• ABOUT THIS TASK: Please extract the lines starting at the beginning of the entries and ending at the line that contains "پیش‌زمینه؛ تساوی حساس سیتی و آرسنال", including both ends. Reproduce those lines word for word and give nothing else.

• Data entries:
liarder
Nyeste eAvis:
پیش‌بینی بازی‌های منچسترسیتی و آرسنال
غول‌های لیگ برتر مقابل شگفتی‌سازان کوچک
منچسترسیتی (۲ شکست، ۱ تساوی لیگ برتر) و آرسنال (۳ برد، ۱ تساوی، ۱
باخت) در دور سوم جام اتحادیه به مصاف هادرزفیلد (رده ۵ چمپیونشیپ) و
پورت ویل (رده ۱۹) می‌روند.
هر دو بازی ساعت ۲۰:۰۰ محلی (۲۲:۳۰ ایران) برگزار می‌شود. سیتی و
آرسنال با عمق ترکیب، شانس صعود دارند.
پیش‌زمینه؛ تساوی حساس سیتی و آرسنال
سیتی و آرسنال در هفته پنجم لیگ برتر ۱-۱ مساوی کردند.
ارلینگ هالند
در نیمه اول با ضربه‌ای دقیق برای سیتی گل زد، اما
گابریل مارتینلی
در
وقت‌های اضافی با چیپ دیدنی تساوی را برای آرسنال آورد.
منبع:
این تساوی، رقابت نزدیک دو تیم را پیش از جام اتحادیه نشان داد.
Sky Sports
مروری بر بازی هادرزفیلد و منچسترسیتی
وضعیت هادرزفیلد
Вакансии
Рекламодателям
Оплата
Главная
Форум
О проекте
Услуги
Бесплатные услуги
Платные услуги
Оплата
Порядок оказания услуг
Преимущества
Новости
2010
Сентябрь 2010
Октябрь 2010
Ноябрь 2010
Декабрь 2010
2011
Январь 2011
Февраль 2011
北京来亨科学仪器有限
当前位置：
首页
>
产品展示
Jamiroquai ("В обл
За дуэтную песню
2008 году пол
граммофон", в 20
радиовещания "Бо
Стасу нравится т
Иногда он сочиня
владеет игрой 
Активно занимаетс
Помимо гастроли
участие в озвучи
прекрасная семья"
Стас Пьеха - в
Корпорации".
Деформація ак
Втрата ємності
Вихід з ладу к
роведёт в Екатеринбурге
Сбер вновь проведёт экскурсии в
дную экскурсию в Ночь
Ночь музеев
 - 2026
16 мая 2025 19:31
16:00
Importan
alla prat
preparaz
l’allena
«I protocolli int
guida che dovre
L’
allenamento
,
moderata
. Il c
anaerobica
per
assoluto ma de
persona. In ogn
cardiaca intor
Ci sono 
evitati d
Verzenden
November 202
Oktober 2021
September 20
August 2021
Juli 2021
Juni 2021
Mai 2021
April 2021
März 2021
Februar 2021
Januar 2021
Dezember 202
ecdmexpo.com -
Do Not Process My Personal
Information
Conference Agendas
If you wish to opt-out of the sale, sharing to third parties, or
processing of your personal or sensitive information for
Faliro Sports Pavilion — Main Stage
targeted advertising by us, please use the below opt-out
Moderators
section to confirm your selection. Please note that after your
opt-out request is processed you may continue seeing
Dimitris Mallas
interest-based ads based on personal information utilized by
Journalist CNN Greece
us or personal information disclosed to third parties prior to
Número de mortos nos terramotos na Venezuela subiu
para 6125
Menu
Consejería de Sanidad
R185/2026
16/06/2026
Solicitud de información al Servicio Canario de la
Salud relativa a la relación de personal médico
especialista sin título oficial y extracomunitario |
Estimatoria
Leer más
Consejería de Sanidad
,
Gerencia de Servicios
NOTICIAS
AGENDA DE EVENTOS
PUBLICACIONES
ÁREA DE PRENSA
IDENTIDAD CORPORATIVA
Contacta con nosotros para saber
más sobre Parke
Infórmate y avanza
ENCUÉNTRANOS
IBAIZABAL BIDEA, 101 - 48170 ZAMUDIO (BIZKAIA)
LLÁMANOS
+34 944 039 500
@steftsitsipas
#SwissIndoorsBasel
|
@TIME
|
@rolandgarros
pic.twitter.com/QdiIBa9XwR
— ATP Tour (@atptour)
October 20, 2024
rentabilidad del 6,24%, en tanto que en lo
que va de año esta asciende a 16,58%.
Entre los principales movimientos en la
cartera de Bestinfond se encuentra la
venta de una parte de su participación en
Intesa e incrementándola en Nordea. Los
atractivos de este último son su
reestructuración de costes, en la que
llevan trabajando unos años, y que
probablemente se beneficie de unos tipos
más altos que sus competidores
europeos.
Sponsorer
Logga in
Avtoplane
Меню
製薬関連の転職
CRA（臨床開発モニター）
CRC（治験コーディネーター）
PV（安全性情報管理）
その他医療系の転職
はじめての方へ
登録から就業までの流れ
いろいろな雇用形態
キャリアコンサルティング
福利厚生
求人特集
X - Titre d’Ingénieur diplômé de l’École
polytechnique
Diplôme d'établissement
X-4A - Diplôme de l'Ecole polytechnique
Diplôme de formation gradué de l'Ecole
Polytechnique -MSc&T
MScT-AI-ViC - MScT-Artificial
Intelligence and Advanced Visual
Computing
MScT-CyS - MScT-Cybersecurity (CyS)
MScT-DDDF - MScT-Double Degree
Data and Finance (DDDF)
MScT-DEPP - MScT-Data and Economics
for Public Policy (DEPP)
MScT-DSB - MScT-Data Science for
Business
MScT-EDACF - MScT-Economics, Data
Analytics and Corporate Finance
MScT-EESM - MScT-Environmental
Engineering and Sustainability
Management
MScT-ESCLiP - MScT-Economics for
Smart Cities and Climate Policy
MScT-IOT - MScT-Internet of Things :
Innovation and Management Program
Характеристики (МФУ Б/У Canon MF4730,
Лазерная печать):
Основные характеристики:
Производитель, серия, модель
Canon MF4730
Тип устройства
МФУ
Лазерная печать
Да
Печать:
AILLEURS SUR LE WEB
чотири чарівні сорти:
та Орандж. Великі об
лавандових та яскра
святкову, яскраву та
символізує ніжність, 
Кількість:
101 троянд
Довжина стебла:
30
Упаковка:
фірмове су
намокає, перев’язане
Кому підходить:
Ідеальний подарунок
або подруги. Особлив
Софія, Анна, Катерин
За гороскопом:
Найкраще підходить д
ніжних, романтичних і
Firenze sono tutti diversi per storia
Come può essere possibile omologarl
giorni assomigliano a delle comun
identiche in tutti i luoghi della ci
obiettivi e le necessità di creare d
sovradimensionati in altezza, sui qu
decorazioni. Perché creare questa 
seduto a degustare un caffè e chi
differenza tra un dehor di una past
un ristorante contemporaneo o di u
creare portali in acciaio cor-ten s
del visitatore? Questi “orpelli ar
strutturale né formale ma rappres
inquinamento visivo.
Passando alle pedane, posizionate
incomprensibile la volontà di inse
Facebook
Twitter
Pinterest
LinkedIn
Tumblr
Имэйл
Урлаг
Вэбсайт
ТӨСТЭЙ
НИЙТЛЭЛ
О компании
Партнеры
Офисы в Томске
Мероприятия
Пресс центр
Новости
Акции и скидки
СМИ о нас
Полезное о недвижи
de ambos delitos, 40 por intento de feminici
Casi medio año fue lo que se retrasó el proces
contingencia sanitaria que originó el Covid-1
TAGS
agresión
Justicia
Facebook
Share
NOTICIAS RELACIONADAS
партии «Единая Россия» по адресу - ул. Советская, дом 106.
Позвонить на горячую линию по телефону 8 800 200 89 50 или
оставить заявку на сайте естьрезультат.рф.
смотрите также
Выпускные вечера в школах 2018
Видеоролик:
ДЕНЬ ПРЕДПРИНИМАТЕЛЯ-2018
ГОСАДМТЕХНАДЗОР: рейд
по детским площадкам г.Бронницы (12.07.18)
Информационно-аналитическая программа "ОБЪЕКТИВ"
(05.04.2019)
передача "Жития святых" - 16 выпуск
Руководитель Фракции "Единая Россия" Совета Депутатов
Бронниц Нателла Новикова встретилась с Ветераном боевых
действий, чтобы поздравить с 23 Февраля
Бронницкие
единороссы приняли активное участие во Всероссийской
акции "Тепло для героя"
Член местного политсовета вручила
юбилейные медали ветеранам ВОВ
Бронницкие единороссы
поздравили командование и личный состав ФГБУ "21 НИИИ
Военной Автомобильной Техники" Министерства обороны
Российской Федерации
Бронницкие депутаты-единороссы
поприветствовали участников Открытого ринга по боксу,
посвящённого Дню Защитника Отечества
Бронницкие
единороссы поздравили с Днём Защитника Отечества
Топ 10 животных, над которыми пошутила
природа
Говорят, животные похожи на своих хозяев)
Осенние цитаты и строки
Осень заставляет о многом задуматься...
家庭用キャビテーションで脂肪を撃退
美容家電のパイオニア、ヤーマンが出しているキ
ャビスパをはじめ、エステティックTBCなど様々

• ANSWER BOX:
liarder
Nyeste eAvis:
پیش‌بینی بازی‌های منچسترسیتی و آرسنال
غول‌های لیگ برتر مقابل شگفتی‌سازان کوچک
منچسترسیتی (۲ شکست، ۱ تساوی لیگ برتر) و آرسنال (۳ برد، ۱ تساوی، ۱
باخت) در دور سوم جام اتحادیه به مصاف هادرزفیلد (رده ۵ چمپیونشیپ) و
پورت ویل (رده ۱۹) می‌روند.
هر دو بازی ساعت ۲۰:۰۰ محلی (۲۲:۳۰ ایران) برگزار می‌شود. سیتی و
آرسنال با عمق ترکیب، شانس صعود دارند.
پیش‌زمینه؛ تساوی حساس سیتی و آرسنال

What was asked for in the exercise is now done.